## Provided text
======
Commission on Volcano Geodesy

2020 Highlights

2020 Highlights

Thank you to those of you who contributed descriptions of your work for the annual highlights reports.  We are always interested in new work to highlight, if you publish something yourself, or see something in-print that would be worthy of a highlight.

A new reference publication of interest to Volcano Geodesy

An introduction to several monitoring techniques used in volcano geodesy was published by authors from multiple worldwide volcano observatories who are actively involved in monitoring volcanic unrest. The described methods include EDM, tilt, GPS, InSAR, microgravity and mathematical modelling, and the publication is intended as a reference.

Battaglia, Maurizio; Alpala, Jorge A.; Alpala, Rosa L.; Angarita, Mario; Arcos, Dario; Euillades, Leonardo; Euillades, Pablo; Muller, Cyril; Medina, Lourdes Narváez (2020). Monitoring Volcanic Deformation. Encyclopedia of Geology, 2nd edition, Elsevier.

Responding to volcano crises during Covid

In March 2020, the coronavirus disease 2019 outbreak was declared a pandemic by the World Health Organization and became a global health crisis. Authorities worldwide implemented lockdowns to restrict travel and social exchanges in a global effort to counter the pandemic. In France, and in French overseas departments, the lockdown was effective from 17 March to 11 May 2020. It was in this context that the 2–6 April 2020 eruption of Piton de la Fournaise (La Réunion Island, Indian Ocean) took place. The density and reliability of the OVPF networks, combined with satellite observations, allowed for trustworthy instrument-based monitoring of the eruption and continuity of the OVPF duties in issuing regular updates of volcanic activity in the context of a double crisis: volcanic and health.

Peltier, A., V. Ferrazzini, A. Di Muro, P. Kowalski, N. Villeneuve, N. Richter, O. Chevrel, J. L. Froger, A. Hrysiewicz, M. Gouhier, et al. (2020). Volcano Crisis Management at Piton de la Fournaise (La Réunion) during the COVID-19 Lockdown, Seismol. Res. Lett., 1–15, doi: 10.1785/0220200212.
======
## Information supplied
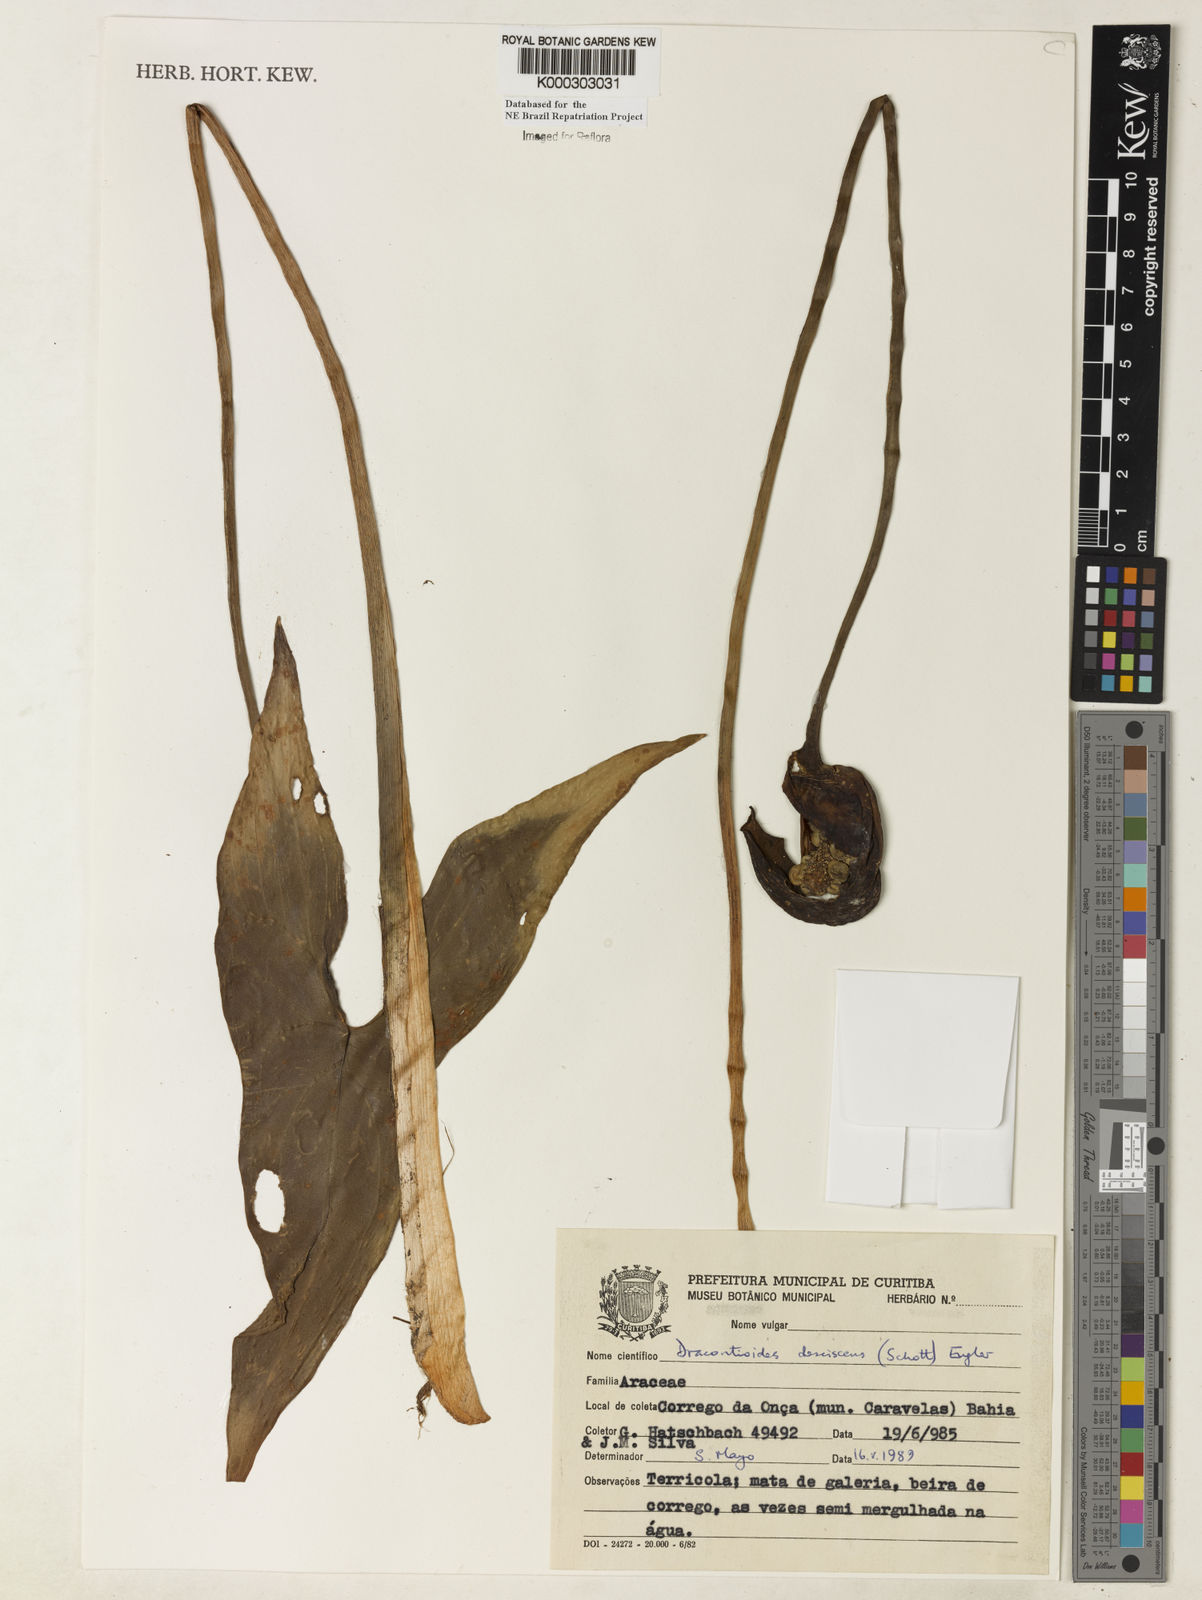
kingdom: Plantae
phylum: Tracheophyta
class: Liliopsida
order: Alismatales
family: Araceae
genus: Dracontioides
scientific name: Dracontioides desciscens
======
## Exercise A
Translate this sentence from the volcano geodesy highlights into Spanish: "In France, and in French overseas departments, the lockdown was effective from 17 March to 11 May 2020."
## Exercise B
Answer these questions from the volcano geodesy highlights:
(i) Which methods does the new reference publication describe?
(ii) On what dates did the Piton de la Fournaise eruption take place?
(iii) In which journal did the article on crisis management at Piton de la Fournaise appear?
## Exercise C
Write the next part of the volcano geodesy highlights, picking up after the final citation.

## Task response A
En Francia, y en los departamentos franceses de ultramar, el confinamiento estuvo vigente del 17 de marzo al 11 de mayo de 2020.

## Task response B
(i) EDM, tilt, GPS, InSAR, microgravity and mathematical modelling.
(ii) 2–6 April 2020.
(iii) Seismol. Res. Lett.

## Task response C
Dynamics of deformation and satellite thermal infrared at Domuyo volcano, Argentina

The a present a decade-plus analysis that integrates, for the first time, time series of satellite interferometric synthetic aperture radar (InSAR) surface deformation and satellite thermal infrared edifice-scale surface warming at a large silicic system: Domuyo volcano, in Argentina. We find that deformation and warming are highly correlated, and depending on the sign and lag between the time series, either shallow sealing or magma influx could drive Domuyo’s ongoing inflation (~ 0.15 m/year; from an InSAR-derived tabular source, ~ 11 × 8 × 1 km; ~ 6.5 km depth; ~ 0.037 km3/year volume change rate) and warming (0.3–0.4 °C/year). This study shows the potential that combined satellite surface deformation and edifice-scale surface warming time series have on assessing the physical mechanisms of silicic volcanic systems and for constraining deterministic models.

Lundgren, P., T. Girona, M. G. Bato, V. Realmuto, S. Samsonov, C. Cardona, L. Franco, E. Gurrola, and M. Aivazis (2020), The dynamics of large silicic systems from satellite remote sensing observations: the intriguing case of Domuyo volcano, Argentina, Scientific Reports, 10, 11642.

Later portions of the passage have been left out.